>>>
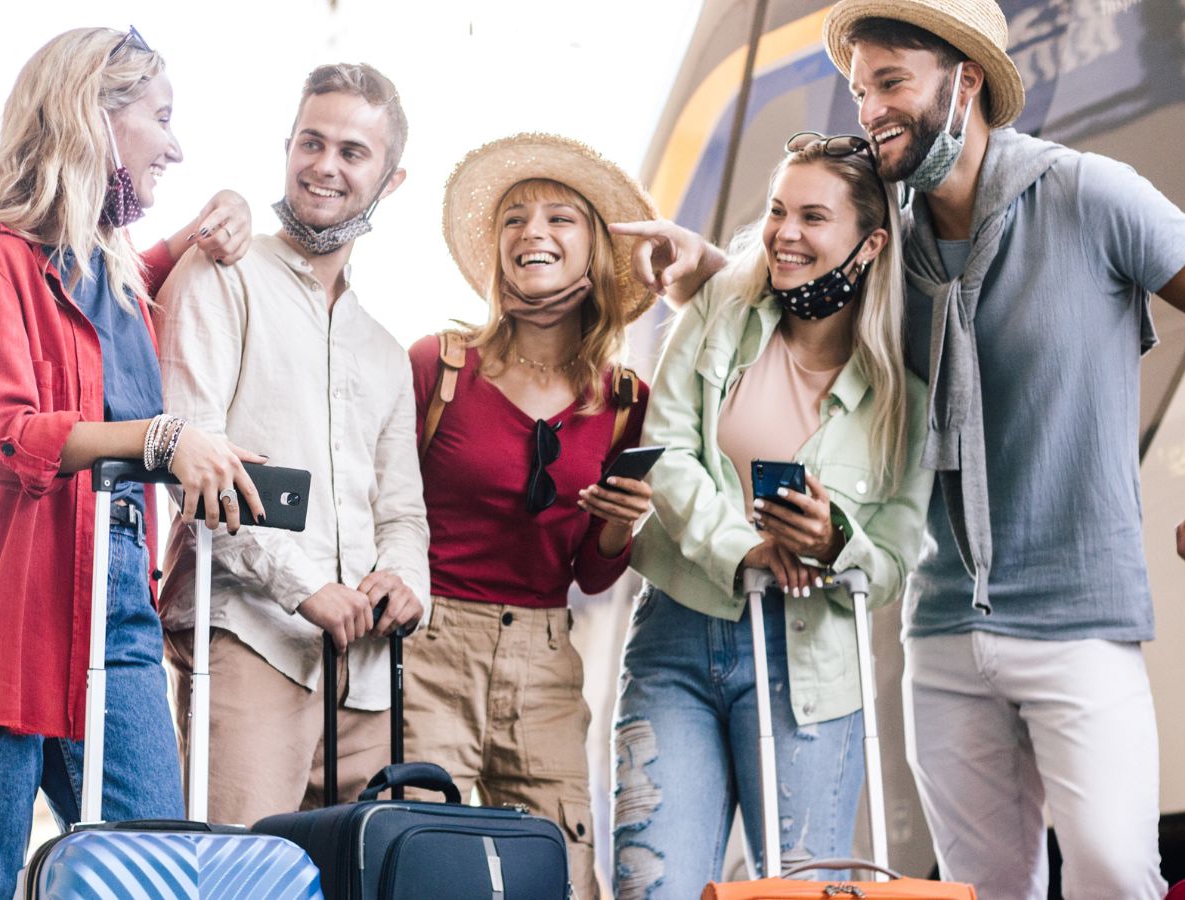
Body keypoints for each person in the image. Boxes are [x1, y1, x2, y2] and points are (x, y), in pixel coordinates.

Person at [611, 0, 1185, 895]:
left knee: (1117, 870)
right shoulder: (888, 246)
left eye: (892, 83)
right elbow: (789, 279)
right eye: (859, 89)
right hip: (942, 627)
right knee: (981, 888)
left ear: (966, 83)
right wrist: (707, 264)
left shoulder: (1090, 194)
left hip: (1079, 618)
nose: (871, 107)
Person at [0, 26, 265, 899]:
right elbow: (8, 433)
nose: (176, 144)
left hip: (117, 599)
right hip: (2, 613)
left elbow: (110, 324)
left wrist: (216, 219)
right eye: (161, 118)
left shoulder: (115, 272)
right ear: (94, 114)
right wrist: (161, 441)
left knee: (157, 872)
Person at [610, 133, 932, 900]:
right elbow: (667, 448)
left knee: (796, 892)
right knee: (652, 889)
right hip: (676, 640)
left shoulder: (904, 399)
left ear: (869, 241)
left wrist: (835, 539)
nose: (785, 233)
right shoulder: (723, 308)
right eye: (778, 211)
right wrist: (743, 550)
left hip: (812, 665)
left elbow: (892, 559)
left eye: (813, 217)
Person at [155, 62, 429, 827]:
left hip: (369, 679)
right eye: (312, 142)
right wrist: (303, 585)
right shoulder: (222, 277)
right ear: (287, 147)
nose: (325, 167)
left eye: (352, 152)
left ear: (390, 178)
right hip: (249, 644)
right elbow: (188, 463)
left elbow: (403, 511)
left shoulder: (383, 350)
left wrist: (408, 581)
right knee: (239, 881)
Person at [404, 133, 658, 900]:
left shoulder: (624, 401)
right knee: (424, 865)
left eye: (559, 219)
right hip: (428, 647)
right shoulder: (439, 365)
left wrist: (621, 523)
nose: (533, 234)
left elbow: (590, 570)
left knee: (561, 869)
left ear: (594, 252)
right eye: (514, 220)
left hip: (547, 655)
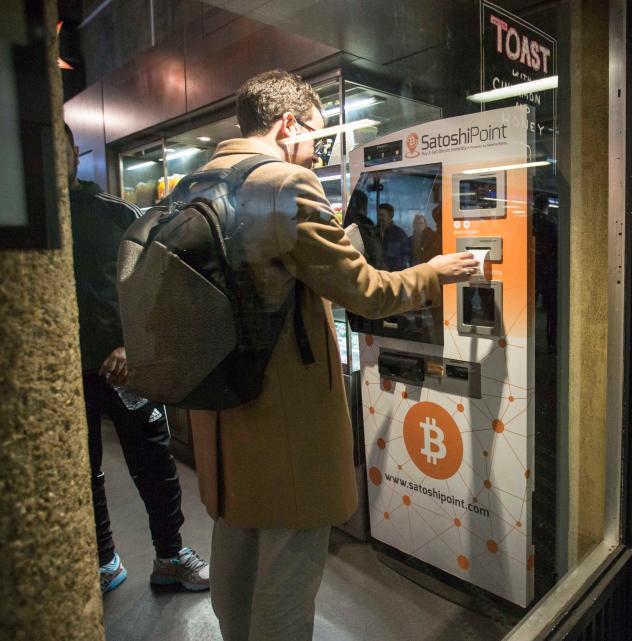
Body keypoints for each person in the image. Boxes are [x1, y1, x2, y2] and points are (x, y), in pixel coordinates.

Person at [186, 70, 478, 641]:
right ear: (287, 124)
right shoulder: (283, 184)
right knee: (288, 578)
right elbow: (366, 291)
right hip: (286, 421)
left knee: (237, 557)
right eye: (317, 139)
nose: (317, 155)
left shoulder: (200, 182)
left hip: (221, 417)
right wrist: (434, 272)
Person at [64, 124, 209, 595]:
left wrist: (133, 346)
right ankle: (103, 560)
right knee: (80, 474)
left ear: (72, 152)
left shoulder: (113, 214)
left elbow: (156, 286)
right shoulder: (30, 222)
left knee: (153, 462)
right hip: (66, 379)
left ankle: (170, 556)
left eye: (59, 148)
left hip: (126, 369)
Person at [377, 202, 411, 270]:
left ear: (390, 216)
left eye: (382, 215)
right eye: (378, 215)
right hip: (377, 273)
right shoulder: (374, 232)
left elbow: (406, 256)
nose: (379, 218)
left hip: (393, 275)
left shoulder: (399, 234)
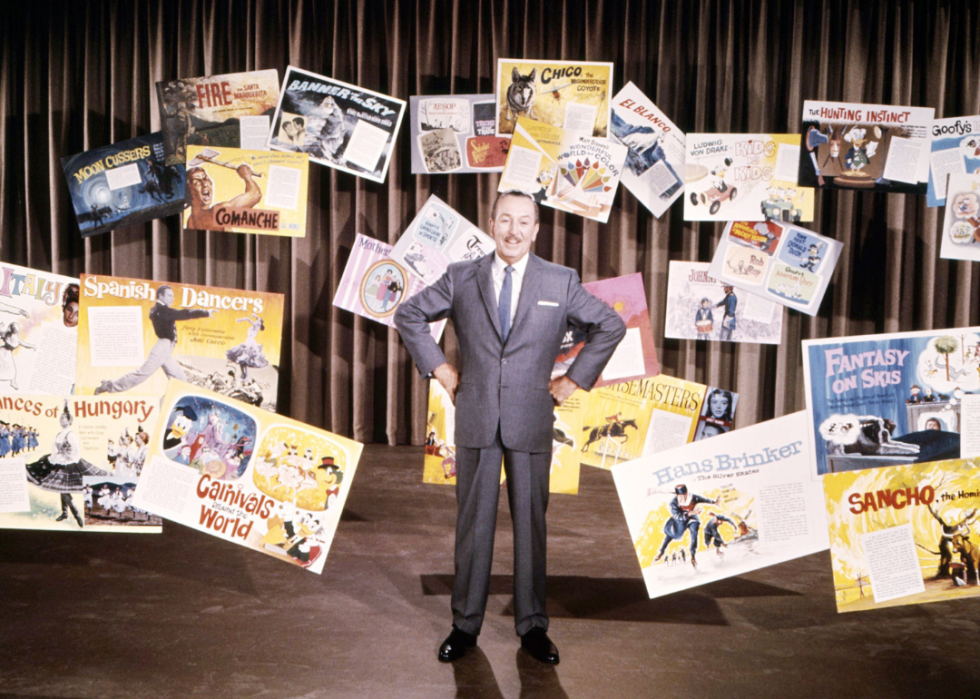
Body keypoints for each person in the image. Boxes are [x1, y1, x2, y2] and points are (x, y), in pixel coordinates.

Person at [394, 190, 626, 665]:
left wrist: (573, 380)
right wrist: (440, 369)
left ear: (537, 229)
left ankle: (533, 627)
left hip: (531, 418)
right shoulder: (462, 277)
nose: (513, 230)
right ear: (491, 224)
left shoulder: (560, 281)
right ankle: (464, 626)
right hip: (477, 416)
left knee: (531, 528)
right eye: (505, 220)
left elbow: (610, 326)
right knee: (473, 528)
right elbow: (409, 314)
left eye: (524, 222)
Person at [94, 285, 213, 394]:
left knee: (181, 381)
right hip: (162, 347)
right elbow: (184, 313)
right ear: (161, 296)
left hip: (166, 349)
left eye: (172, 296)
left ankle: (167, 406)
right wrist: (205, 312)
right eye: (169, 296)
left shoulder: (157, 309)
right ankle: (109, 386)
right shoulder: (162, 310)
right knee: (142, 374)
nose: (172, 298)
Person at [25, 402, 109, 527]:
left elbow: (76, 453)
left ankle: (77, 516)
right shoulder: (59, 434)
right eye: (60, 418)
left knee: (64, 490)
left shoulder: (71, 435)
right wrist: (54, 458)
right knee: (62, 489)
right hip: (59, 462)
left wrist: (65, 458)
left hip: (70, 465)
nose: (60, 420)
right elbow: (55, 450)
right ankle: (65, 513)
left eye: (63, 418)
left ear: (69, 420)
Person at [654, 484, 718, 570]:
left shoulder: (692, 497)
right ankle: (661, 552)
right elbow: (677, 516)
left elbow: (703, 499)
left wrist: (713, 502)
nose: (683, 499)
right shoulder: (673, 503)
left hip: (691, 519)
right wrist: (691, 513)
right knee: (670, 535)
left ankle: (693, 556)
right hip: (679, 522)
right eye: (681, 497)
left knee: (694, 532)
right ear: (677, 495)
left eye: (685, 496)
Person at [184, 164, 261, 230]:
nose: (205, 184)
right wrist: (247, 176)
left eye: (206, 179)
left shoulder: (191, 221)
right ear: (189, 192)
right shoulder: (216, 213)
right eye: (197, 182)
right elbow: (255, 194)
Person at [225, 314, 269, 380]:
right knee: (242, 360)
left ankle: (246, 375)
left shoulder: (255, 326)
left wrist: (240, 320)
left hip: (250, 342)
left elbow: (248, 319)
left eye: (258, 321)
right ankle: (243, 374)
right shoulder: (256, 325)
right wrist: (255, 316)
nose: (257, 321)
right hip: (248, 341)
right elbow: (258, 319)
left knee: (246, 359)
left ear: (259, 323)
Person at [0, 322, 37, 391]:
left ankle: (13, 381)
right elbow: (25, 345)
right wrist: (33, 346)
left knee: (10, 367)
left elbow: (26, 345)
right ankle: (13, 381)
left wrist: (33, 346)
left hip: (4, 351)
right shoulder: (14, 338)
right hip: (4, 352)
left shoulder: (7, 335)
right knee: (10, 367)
<<<
EXERCISE:
Given the records above, reproduce precisely and only the lines between the line holding "right wrist: (707, 264)" and the line holding "right shoulder: (723, 308)", inclusive.

RESPONSE BELOW:
right wrist: (707, 264)
left shoulder: (1090, 194)
left hip: (1079, 618)
nose: (871, 107)
Person at [0, 26, 265, 899]:
right elbow: (8, 433)
nose: (176, 144)
left hip: (117, 599)
right hip: (2, 613)
left elbow: (110, 324)
left wrist: (216, 219)
right eye: (161, 118)
left shoulder: (115, 272)
right ear: (94, 114)
right wrist: (161, 441)
left knee: (157, 872)
Person at [610, 133, 932, 900]:
right elbow: (667, 448)
left knee: (796, 892)
right knee: (652, 889)
right hip: (676, 640)
left shoulder: (904, 399)
left ear: (869, 241)
left wrist: (835, 539)
nose: (785, 233)
right shoulder: (723, 308)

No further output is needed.